── Material for the task ──
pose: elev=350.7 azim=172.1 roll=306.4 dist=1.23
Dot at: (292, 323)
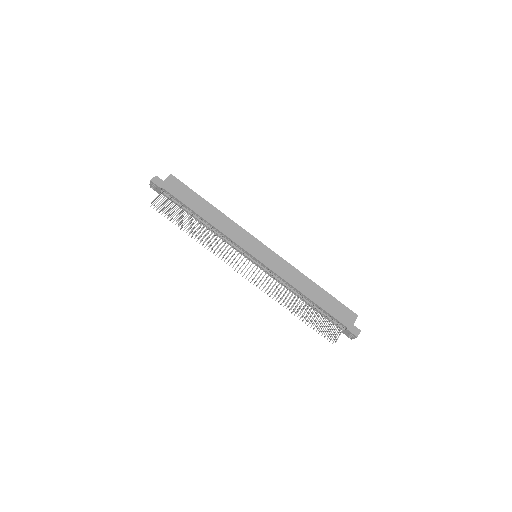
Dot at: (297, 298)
───
── Material for the task ──
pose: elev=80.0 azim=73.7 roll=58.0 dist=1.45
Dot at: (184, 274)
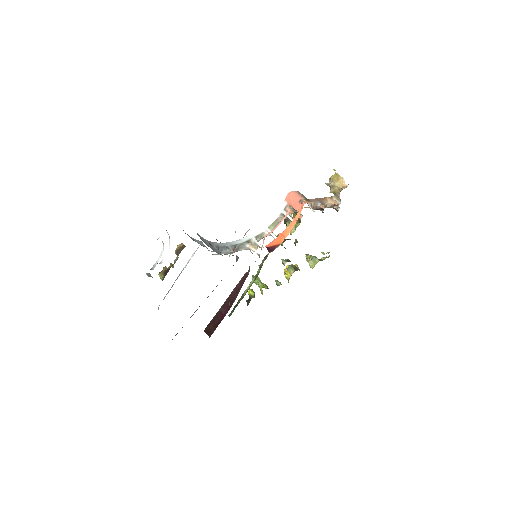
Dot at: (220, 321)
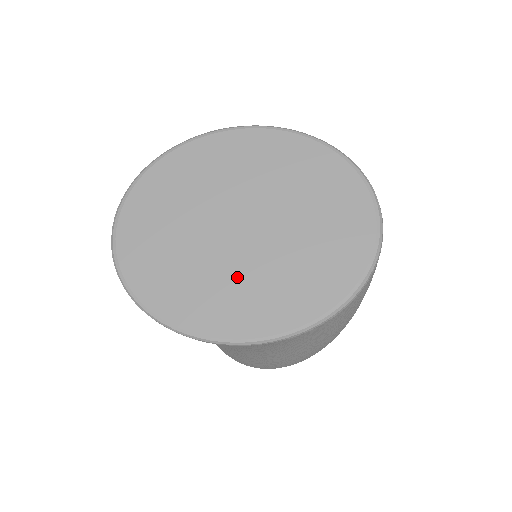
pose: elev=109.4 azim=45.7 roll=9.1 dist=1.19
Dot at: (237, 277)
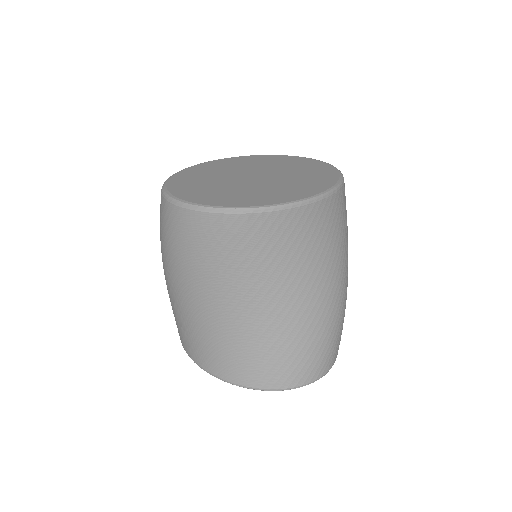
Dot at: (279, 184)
───
> _Required work_
Rewrite the stretch from the line containing "pose: elev=350.7 azim=172.1" through the line containing "Dot at: (297, 298)" with "roll" swapped for "spin" and everything else left as it is. Leave the pictures out.

> _Correct result_
pose: elev=350.7 azim=172.1 spin=306.4 dist=1.23
Dot at: (292, 323)
Dot at: (297, 298)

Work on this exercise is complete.